Na Wish acreditamos que podemos apoiar a formação de seres humanos inovadores, protagonistas das suas próprias vidas, conscientes das suas realidades, sensíveis e igualmente transformadores do ambiente que os rodeia.


5 eixos da educação holística 

Acreditamos que a criança não é uma simples receptora de conteúdo. Ela constrói a sua própria jornada desde muito cedo. É capaz de argumentar ao escolher uma roupa para se vestir, de mostrar suas preferências na hora de escolher uma brincadeira, e demonstrar com agilidade suas ideias e construções.


Ao perceber que as suas iniciativas são encorajadas, seu desenvolvimento ganha força com naturalidade. Quanto mais voz, maior a sua autoconfiança. Quanto maior segurança e criatividade, maior a vontade de manifestar as suas escolhas.
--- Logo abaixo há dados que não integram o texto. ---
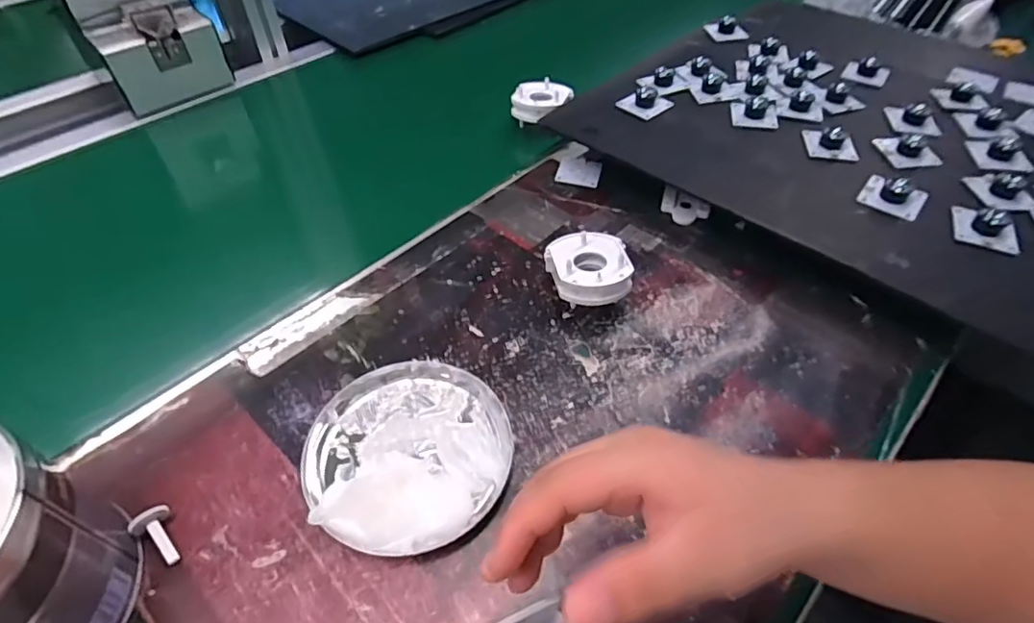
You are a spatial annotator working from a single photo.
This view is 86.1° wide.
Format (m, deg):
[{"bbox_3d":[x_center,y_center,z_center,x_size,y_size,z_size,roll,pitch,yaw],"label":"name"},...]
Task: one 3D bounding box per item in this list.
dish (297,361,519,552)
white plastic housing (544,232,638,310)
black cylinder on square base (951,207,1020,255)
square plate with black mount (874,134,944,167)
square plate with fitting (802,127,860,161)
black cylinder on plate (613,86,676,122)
[{"bbox_3d":[-0.069,0.084,0.350,0.126,0.026,0.126,0,48,0],"label":"dish"},{"bbox_3d":[0.056,-0.030,0.440,0.062,0.040,0.071,-2,48,-2],"label":"white plastic housing"},{"bbox_3d":[0.366,-0.069,0.433,0.038,0.018,0.045,10,50,9],"label":"black cylinder on square base"},{"bbox_3d":[0.356,-0.150,0.504,0.034,0.019,0.046,-5,49,-4],"label":"square plate with black mount"},{"bbox_3d":[0.294,-0.159,0.513,0.042,0.020,0.046,4,49,4],"label":"square plate with fitting"},{"bbox_3d":[0.132,-0.218,0.568,0.045,0.015,0.043,-33,56,-25],"label":"black cylinder on plate"}]

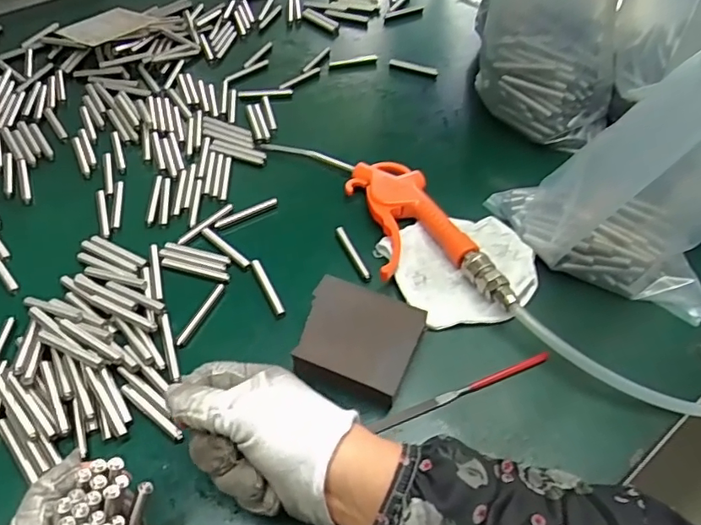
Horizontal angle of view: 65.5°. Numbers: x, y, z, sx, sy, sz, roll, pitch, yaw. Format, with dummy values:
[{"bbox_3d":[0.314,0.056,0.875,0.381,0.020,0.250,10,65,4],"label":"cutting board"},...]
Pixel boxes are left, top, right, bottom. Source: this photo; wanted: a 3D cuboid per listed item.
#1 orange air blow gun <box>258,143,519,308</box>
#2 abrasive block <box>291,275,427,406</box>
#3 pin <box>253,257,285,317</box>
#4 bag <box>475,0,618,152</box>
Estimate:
[{"bbox_3d":[0.031,-0.047,0.469,0.090,0.023,0.263,-27,55,-20],"label":"orange air blow gun"},{"bbox_3d":[0.006,0.054,0.387,0.078,0.029,0.072,17,53,14],"label":"abrasive block"},{"bbox_3d":[-0.065,0.020,0.428,0.007,0.009,0.055,-21,54,-16],"label":"pin"},{"bbox_3d":[0.180,-0.204,0.494,0.134,0.181,0.079,19,53,15],"label":"bag"}]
A Wish potencializa estas experiências desde a educação infantil.  Por isso, está fundamentada na educação holística, que valoriza a construção do ser humano considerando 5 grandes eixos: espírito, mente, corpo, relações e mundo.


Cada um destes eixos  se desdobra em temas importantes para um desenvolvimento saudável e humano. O espírito, por exemplo, está relacionado à confiança, ao autoconhecimento, à intuição, à atitude crítica e à inteligência emocional.


Ao se conhecer, a criança é capaz de observar o outro com mais compaixão, percebendo as suas fraquezas  e fortalezas.


Por meio de técnicas de respiração, mindfulness e autorreflexão, ela começa a treinar a escuta do silêncio, ouvindo as suas dúvidas, o seu organismo, as suas respostas e sendo estimulada a explorar o entorno para descobrir novas conexões.


A Base Nacional Comum Curricular (BNCC), aponta que toda a criança tem direito a: conviver, participar, brincar, explorar, se expressar, conhecer. 


É através da experiência, levada pelos sentidos, que as descobertas aparecem e o conteúdo é melhor absorvido. Ouvir sobre o plantio de uma árvore ou vivenciar este momento, ao plantar uma sementinha, seguido, é claro, de uma explicação e orientação sobre as fases da plantinha?


Muitas vezes as crianças vão se lembrar da vivência gerada pela troca, pela brincadeira, pela música e o conteúdo será naturalmente incorporado ao seu repertório.

Ao incentivar as crianças a se abrirem para o novo, percebemos que elas passam a entender mais de si e sobre os relacionamentos. Para alcançar as melhores escolhas é importante aprender a interpretar o que está fora, mas também o que está dentro de cada um. 


Muitas vezes, a tentativa em acertar um determinado desafio leva não só a resolver aquele erro, mas encontrar caminhos diferentes, a compartilhar novas soluções e adquirir mais informações sobre o tema. Não deixam de ser uma maneira de absorver os conteúdos  e refletir sobre as relações.


Ao se sentir segura sobre o tema, a criança avança mais uma casa, e, busca, muitas vezes, demonstrar o que aprendeu e pedir mais desafios, para que cada vez mais, possa solucioná-los sozinha.